■ Task brief
Copy, word for word, the lines of the entries below between the one with "For my tabulated" and the one with "X = Set end goal", inclusive, and leave out everything else.

■ Data supplied
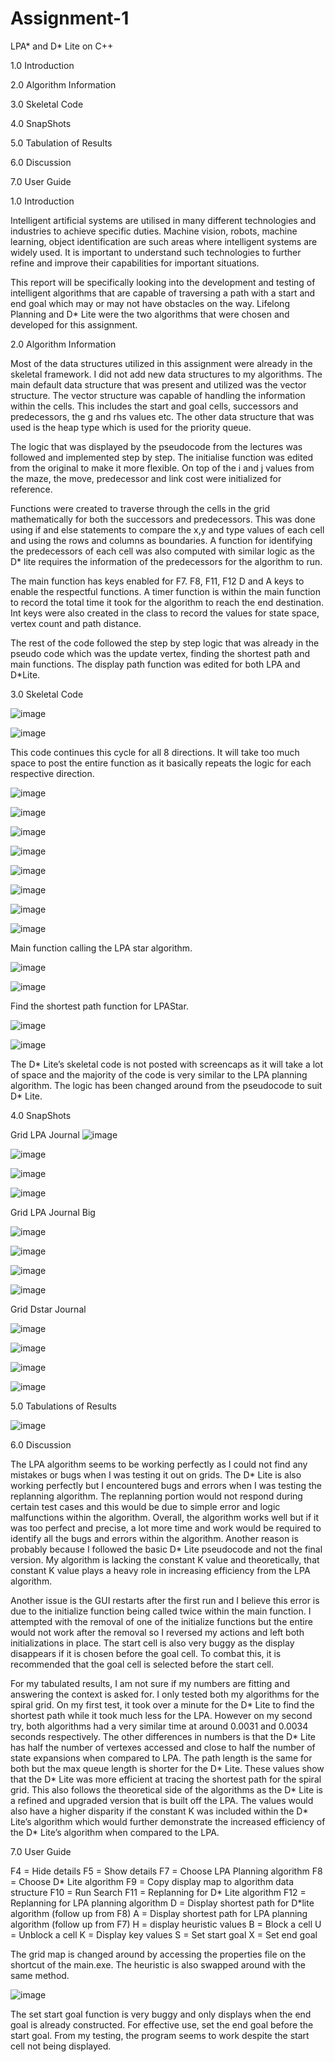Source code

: # Assignment-1
 LPA* and D* Lite on C++

1.0 Introduction

2.0 Algorithm Information

3.0 Skeletal Code

4.0 SnapShots

5.0 Tabulation of Results

6.0 Discussion

7.0 User Guide

	

1.0 Introduction 

Intelligent artificial systems are utilised in many different technologies and industries to achieve specific duties. Machine vision, robots, machine learning, object identification are such areas where intelligent systems are widely used. It is important to understand such technologies to further refine and improve their capabilities for important situations.

This report will be specifically looking into the development and testing of intelligent algorithms that are capable of traversing a path with a start and end goal which may or may not have obstacles on the way. Lifelong Planning and D* Lite were the two algorithms that were chosen and developed for this assignment. 

2.0 Algorithm Information

Most of the data structures utilized in this assignment were already in the skeletal framework. I did not add new data structures to my algorithms. The main default data structure that was present and utilized was the vector structure. The vector structure was capable of handling the information within the cells. This includes the start and goal cells, successors and predecessors, the g and rhs values etc. The other data structure that was used is the heap type which is used for the priority queue.

The logic that was displayed by the pseudocode from the lectures was followed and implemented step by step. The initialise function was edited from the original to make it more flexible. On top of the i and j values from the maze, the move, predecessor and link cost were initialized for reference. 

Functions were created to traverse through the cells in the grid mathematically for both the successors and predecessors. This was done using if and else statements to compare the x,y and type values of each cell and using the rows and columns as boundaries.  A function for identifying the predecessors of each cell was also computed with similar logic as the D* lite requires the information of the predecessors for the algorithm to run.

The main function has keys enabled for F7. F8, F11, F12  D and A keys to enable the respectful functions. A timer function is within the main function to record the total time it took for the algorithm to reach the end destination. Int keys were also created in the class to record the values for state space, vertex count and path distance. 

The rest of the code followed the step by step logic that was already in the pseudo code which was the update vertex, finding the shortest path and main functions. The display path function was edited for both LPA and D*Lite. 

3.0 Skeletal Code

![image](https://user-images.githubusercontent.com/73975745/129876069-993bcabd-9de5-4c6f-8c99-bd5cfa2cf7d0.png)

![image](https://user-images.githubusercontent.com/73975745/129876085-950c2f61-5832-4006-ba94-15f1f9713229.png)

This code continues this cycle for all 8 directions. It will take too much space to post the entire function as it basically repeats the logic for each respective direction.

![image](https://user-images.githubusercontent.com/73975745/129876105-8e23db58-0ae1-4101-8f2a-c090b6936e7d.png)

![image](https://user-images.githubusercontent.com/73975745/129876125-d477629e-9882-488a-8869-e625f0da8392.png)

![image](https://user-images.githubusercontent.com/73975745/129876137-3fdabe42-08ae-4dfb-b12f-94dbae17bb2f.png)

![image](https://user-images.githubusercontent.com/73975745/129876155-25afb0ab-1b36-405c-9650-b1730c622c20.png)

![image](https://user-images.githubusercontent.com/73975745/129876164-9cf613fc-d64c-4768-849b-111be55e0778.png)

![image](https://user-images.githubusercontent.com/73975745/129876172-045575fe-54bc-40ac-9b5d-0b3bf8dd0e22.png)

![image](https://user-images.githubusercontent.com/73975745/129876180-dbfb55aa-5101-494c-a370-bb9561244349.png)

![image](https://user-images.githubusercontent.com/73975745/129876198-308911f7-77f7-4f9d-bb0f-605b98ce4ed5.png)

Main function calling the LPA star algorithm.

![image](https://user-images.githubusercontent.com/73975745/129876236-18b87b53-efba-497f-b059-d26ec55482f0.png)

![image](https://user-images.githubusercontent.com/73975745/129876251-beb5002c-9fdd-4c18-bc88-3bad0251dc05.png)

Find the shortest path function for LPAStar. 

![image](https://user-images.githubusercontent.com/73975745/129876304-84f16848-1457-48f4-a7e3-6979889da233.png)

![image](https://user-images.githubusercontent.com/73975745/129876318-77e8286f-03d8-4cf2-a372-541129ecbcff.png)

The D* Lite’s skeletal code is not posted with screencaps as it will take a lot of space and the majority of the code is very similar to the LPA planning algorithm. The logic has been changed around from the pseudocode to suit D* Lite. 

4.0 SnapShots

Grid LPA Journal
![image](https://user-images.githubusercontent.com/73975745/129876364-357ffb54-3e0a-47ae-bfde-a7a0b218fda0.png)

![image](https://user-images.githubusercontent.com/73975745/129876381-ddb3d86b-8809-4401-a044-f317a1fed83a.png)

![image](https://user-images.githubusercontent.com/73975745/129876392-8da6185d-6d65-4c67-a9a9-4cb5ff9b86d1.png)

![image](https://user-images.githubusercontent.com/73975745/129876406-5cfb9e58-3abd-4632-aff6-28667fec15e9.png)

Grid LPA Journal Big

![image](https://user-images.githubusercontent.com/73975745/129876429-ecc84013-8e86-41d6-adca-92288486a5ec.png)

![image](https://user-images.githubusercontent.com/73975745/129876443-4d23815c-4f04-497f-8021-2ff2478ad093.png)

![image](https://user-images.githubusercontent.com/73975745/129876466-07356f49-302f-41f2-8e19-06a25b97b3f6.png)

![image](https://user-images.githubusercontent.com/73975745/129876479-c78c3259-80ac-47e0-bdfa-8f16496986ad.png)

Grid Dstar Journal 

![image](https://user-images.githubusercontent.com/73975745/129876500-fdf2b336-0784-4582-9785-194b382ba2fb.png)

![image](https://user-images.githubusercontent.com/73975745/129876511-59681a66-5ec8-448e-8509-ef2fa4498f60.png)

![image](https://user-images.githubusercontent.com/73975745/129876522-64ec1ed7-3de5-4f47-b6e4-529b3cee6da0.png)

![image](https://user-images.githubusercontent.com/73975745/129876544-2fb0e686-3d37-4696-9815-d97b0e495c47.png)


5.0 Tabulations of Results

![image](https://user-images.githubusercontent.com/73975745/129876623-d3948c39-f66a-4160-b230-07e09b9a1d14.png)


6.0 Discussion

The LPA algorithm seems to be working perfectly as I could not find any mistakes or bugs when I was testing it out on grids.  The D* Lite is also working perfectly but I encountered bugs and errors when I was testing the replanning algorithm. The replanning portion would not respond during certain test cases and this would be due to simple error and logic malfunctions within the algorithm. Overall, the algorithm works well but if it was too perfect and precise, a lot more time and work would be required to identify all the bugs and errors within the algorithm. Another reason is probably because I followed the basic D* Lite pseudocode and not the final version. My algorithm is lacking the constant K value and theoretically, that constant K value plays a heavy role in increasing efficiency from the LPA algorithm.

Another issue is the GUI restarts after the first run and I believe this error is due to the initialize function being called twice within the main function. I attempted with the removal of one of the initialize functions but the entire would not work after the removal so I reversed my actions and left both initializations in place.  The start cell is also very buggy as the display disappears if it is chosen before the goal cell. To combat this, it is recommended that the goal cell is selected before the start cell.

For my tabulated results, I am not sure if my numbers are fitting and answering the context is asked for. I only tested both my algorithms for the spiral grid. On my first test, it took over a minute for the D* Lite to find the shortest path while it took much less for the LPA. However on my second try, both algorithms had a very similar time at around 0.0031 and 0.0034 seconds respectively. The other differences in numbers is that the D* Lite has half the number of vertexes accessed and close to half the number of state expansions when compared to LPA. The path length is the same for both but the max queue length is shorter for the D* Lite. These values show that the D* Lite was more efficient at tracing the shortest path for the spiral grid. This also follows the theoretical side of the algorithms as the D* Lite is a refined and upgraded version that is built off the LPA. The values would also have a higher disparity if the constant K was included within the D* Lite’s algorithm which would further demonstrate the increased efficiency of the D* Lite’s algorithm when compared to the LPA.

7.0 User Guide

F4 = Hide details
F5 = Show details
F7 =  Choose LPA Planning algorithm
F8 = Choose D* Lite algorithm
F9 = Copy display map to algorithm data structure
F10 = Run Search
F11 = Replanning for D* Lite algorithm
F12 = Replanning for LPA planning algorithm
D = Display shortest path for D*lite algorithm (follow up from F8)
A = Display shortest path for LPA planning algorithm (follow up from F7)
H = display heuristic values
B = Block a cell
U = Unblock a cell
K = Display key values
S = Set start goal
X = Set end goal

The grid map is changed around by accessing the properties file on the shortcut of the main.exe. The heuristic is also swapped around with the same method.


![image](https://user-images.githubusercontent.com/73975745/129876660-1cde78f1-7bd0-41f6-bb7a-a6250934dbb8.png)

The set start goal function is very buggy and only displays when the end goal is already constructed. For effective use, set the end goal before the start goal. From my testing, the program seems to work despite the start cell not being displayed.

■ Exercise response
For my tabulated results, I am not sure if my numbers are fitting and answering the context is asked for. I only tested both my algorithms for the spiral grid. On my first test, it took over a minute for the D* Lite to find the shortest path while it took much less for the LPA. However on my second try, both algorithms had a very similar time at around 0.0031 and 0.0034 seconds respectively. The other differences in numbers is that the D* Lite has half the number of vertexes accessed and close to half the number of state expansions when compared to LPA. The path length is the same for both but the max queue length is shorter for the D* Lite. These values show that the D* Lite was more efficient at tracing the shortest path for the spiral grid. This also follows the theoretical side of the algorithms as the D* Lite is a refined and upgraded version that is built off the LPA. The values would also have a higher disparity if the constant K was included within the D* Lite’s algorithm which would further demonstrate the increased efficiency of the D* Lite’s algorithm when compared to the LPA.

7.0 User Guide

F4 = Hide details
F5 = Show details
F7 =  Choose LPA Planning algorithm
F8 = Choose D* Lite algorithm
F9 = Copy display map to algorithm data structure
F10 = Run Search
F11 = Replanning for D* Lite algorithm
F12 = Replanning for LPA planning algorithm
D = Display shortest path for D*lite algorithm (follow up from F8)
A = Display shortest path for LPA planning algorithm (follow up from F7)
H = display heuristic values
B = Block a cell
U = Unblock a cell
K = Display key values
S = Set start goal
X = Set end goal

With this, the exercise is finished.